A major challenge in reinforcement learning is exploration, when local dithering methods such as epsilon-greedy sampling are insufficient to solve a given task. Many recent methods have proposed to intrinsically motivate an agent to seek novel states, driving the agent to discover improved reward. However, while state-novelty exploration methods are suitable for tasks where novel observations correlate well with improved reward, they may not explore more efficiently than epsilon-greedy approaches in environments where the two are not well-correlated. In this paper, we distinguish between exploration tasks in which seeking novel states aids in finding new reward, and those where it does not, such as goal-conditioned tasks and escaping local reward maxima. We propose a new exploration objective, maximizing the reward prediction error (RPE) of a value function trained to predict extrinsic reward. We then propose a deep reinforcement learning method, QXplore, which exploits the temporal difference error of a Q-function to solve hard exploration tasks in high-dimensional MDPs.
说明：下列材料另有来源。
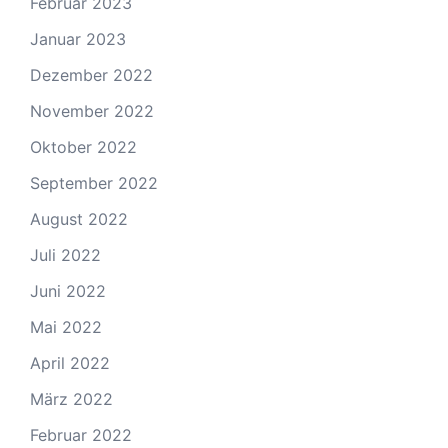
Februar 2023
Januar 2023
Dezember 2022
November 2022
Oktober 2022
September 2022
August 2022
Juli 2022
Juni 2022
Mai 2022
April 2022
März 2022
Februar 2022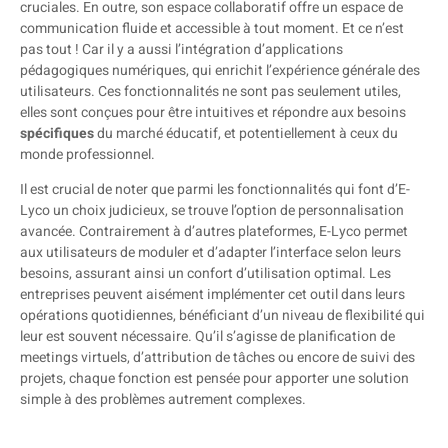
cruciales. En outre, son espace collaboratif offre un espace de
communication fluide et accessible à tout moment. Et ce n’est
pas tout ! Car il y a aussi l’intégration d’applications
pédagogiques numériques, qui enrichit l’expérience générale des
utilisateurs. Ces fonctionnalités ne sont pas seulement utiles,
elles sont conçues pour être intuitives et répondre aux besoins
spécifiques
du marché éducatif, et potentiellement à ceux du
monde professionnel.
Il est crucial de noter que parmi les fonctionnalités qui font d’E-
Lyco un choix judicieux, se trouve l’option de personnalisation
avancée. Contrairement à d’autres plateformes, E-Lyco permet
aux utilisateurs de moduler et d’adapter l’interface selon leurs
besoins, assurant ainsi un confort d’utilisation optimal. Les
entreprises peuvent aisément implémenter cet outil dans leurs
opérations quotidiennes, bénéficiant d’un niveau de flexibilité qui
leur est souvent nécessaire. Qu’il s’agisse de planification de
meetings virtuels, d’attribution de tâches ou encore de suivi des
projets, chaque fonction est pensée pour apporter une solution
simple à des problèmes autrement complexes.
We demonstrate the exploration behavior of QXplore on several OpenAI Gym MuJoCo tasks and Atari games and observe that QXplore is comparable to or better than a baseline state-novelty method in all cases, outperforming the baseline on tasks where state novelty is not well-correlated with improved reward.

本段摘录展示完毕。